Information supplied below:

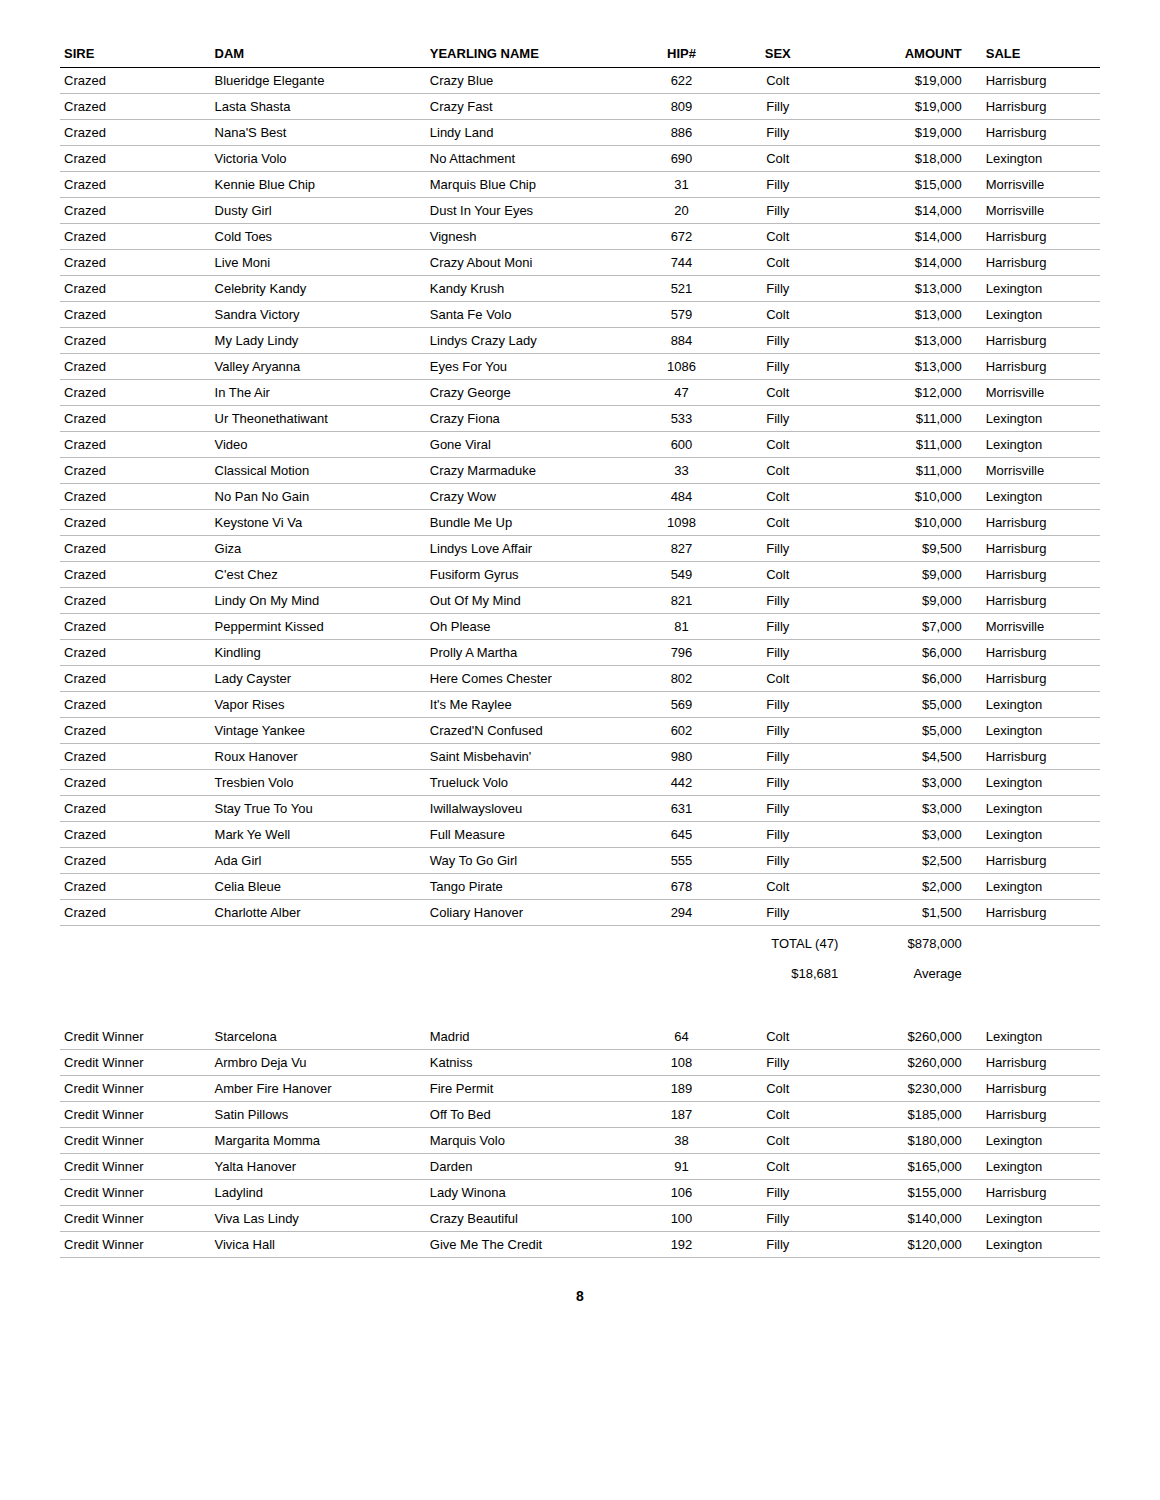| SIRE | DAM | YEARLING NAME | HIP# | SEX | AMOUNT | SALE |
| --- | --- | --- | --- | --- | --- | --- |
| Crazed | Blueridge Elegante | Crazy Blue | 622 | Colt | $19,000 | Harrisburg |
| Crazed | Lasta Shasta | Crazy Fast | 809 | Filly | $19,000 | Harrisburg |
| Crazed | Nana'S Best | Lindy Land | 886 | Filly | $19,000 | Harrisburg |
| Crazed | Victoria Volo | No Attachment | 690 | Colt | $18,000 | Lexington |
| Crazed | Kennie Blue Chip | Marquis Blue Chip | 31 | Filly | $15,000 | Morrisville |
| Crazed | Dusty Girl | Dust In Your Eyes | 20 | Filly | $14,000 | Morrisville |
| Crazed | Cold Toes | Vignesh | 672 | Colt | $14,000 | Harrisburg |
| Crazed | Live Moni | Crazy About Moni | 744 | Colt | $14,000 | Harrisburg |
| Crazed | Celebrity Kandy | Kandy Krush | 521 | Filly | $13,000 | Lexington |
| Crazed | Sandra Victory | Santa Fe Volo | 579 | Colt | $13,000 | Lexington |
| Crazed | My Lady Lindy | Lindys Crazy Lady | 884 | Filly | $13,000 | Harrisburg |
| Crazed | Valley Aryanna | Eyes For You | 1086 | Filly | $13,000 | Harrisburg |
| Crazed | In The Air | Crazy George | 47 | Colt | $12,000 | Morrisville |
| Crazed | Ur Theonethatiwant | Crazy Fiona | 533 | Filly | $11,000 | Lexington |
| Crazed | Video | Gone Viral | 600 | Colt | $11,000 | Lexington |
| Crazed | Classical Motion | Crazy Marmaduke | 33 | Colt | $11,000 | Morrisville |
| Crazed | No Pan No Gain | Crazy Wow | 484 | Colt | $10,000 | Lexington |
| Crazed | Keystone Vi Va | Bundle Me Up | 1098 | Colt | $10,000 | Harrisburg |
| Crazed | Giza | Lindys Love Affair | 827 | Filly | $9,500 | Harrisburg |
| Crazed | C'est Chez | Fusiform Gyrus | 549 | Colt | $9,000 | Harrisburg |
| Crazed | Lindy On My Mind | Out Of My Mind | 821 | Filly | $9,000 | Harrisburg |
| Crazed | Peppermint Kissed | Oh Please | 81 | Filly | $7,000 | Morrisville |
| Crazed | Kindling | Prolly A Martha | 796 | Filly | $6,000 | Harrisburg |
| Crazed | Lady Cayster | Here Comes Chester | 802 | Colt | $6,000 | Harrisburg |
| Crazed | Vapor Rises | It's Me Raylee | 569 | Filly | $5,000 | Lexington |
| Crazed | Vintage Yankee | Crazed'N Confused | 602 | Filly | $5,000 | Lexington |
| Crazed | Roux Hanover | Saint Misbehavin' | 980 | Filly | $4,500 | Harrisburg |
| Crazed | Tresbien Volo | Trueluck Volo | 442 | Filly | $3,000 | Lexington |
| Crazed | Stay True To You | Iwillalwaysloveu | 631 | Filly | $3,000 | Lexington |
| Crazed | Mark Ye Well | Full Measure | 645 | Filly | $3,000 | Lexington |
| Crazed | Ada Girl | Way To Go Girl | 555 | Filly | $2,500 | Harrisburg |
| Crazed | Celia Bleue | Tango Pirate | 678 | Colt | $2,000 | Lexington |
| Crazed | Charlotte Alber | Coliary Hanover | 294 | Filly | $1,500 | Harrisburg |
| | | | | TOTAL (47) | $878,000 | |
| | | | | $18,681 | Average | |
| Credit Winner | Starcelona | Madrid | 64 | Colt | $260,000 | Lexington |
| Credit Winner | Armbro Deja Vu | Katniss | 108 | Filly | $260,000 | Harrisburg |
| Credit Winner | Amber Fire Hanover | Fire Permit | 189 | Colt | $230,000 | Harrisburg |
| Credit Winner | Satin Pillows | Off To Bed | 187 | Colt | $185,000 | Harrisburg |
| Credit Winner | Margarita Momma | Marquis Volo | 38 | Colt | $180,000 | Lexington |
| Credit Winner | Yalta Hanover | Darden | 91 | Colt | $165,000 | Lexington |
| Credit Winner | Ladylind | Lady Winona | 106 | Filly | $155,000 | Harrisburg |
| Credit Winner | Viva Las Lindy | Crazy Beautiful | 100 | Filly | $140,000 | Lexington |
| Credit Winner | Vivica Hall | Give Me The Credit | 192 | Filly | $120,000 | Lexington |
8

End of Information supplied.

__What you will do__. Whenever a line above contains "Girl", copy that line.

__Result below__.
| Crazed | Dusty Girl | Dust In Your Eyes | 20 | Filly | $14,000 | Morrisville |
| Crazed | Ada Girl | Way To Go Girl | 555 | Filly | $2,500 | Harrisburg |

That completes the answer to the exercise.